Later Roman Empire, historiography, Augustine, Christianity in the Roman Empire
B.A. (Hons), Hillsdale College, 2015
M.A., University of Notre Dame, 2017
My scholarship focuses primarily on the social and intellectual history of the Later Roman Empire, and lies both thematically and methodologically at the interface of ancient history, literary studies, and religion. I am especially interested in conceptions and constructions of time in the late ancient world as evidenced in the flowering of universal histories, the chronikon genre, and theories of the ages of the world and of the Roman Empire. My dissertation examines the malleable concept of Roma aeterna and associated themes of imperial eternity, senescence, and repristination in Latin literature from Ammianus Marcellinus to Augustine, showing how various articulations of temporality undergirded and informed the renegotiation of Roman identity in a period of political and cultural transformation.

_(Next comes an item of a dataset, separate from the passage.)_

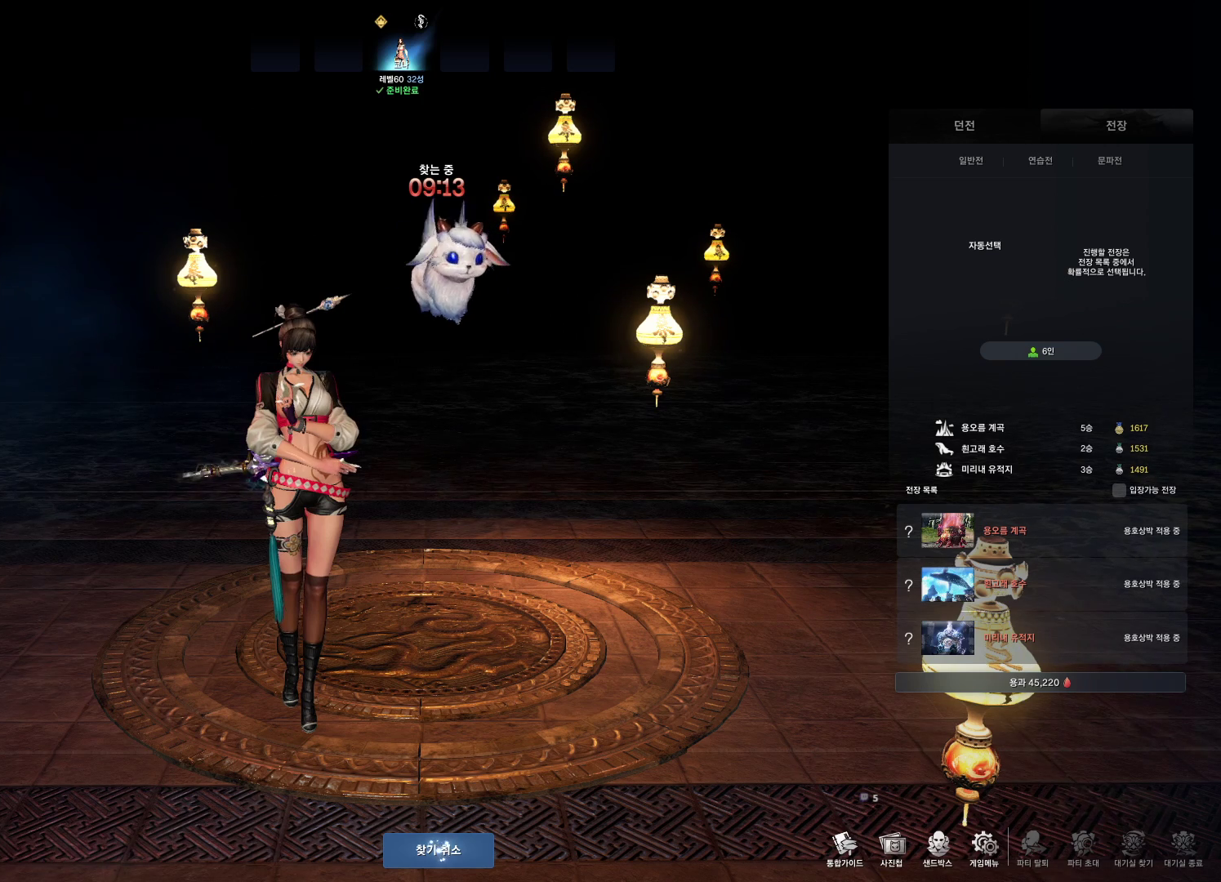
{"keys": [], "mouse": [], "events": [[133, "mouse_mb4", "down"], [200, "mouse_mb4", "up"]]}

More broadly, I am interested in Latin historiography up through Orosius; the politics of late Latin poetry; late antique philosophies of language; and all aspects of ancient Christianity. Recent projects include slavery, redemption, and manumission as structural metaphors in Augustine’s theology; Claudian’s reception of Lucan; and the rhetoric of shame in John Chrysostom. I have also thought and written a good deal about sixteenth-century intellectual and religious debates and the early modern reception of patristic authors, and have contributed to translations of a range of late Latin texts.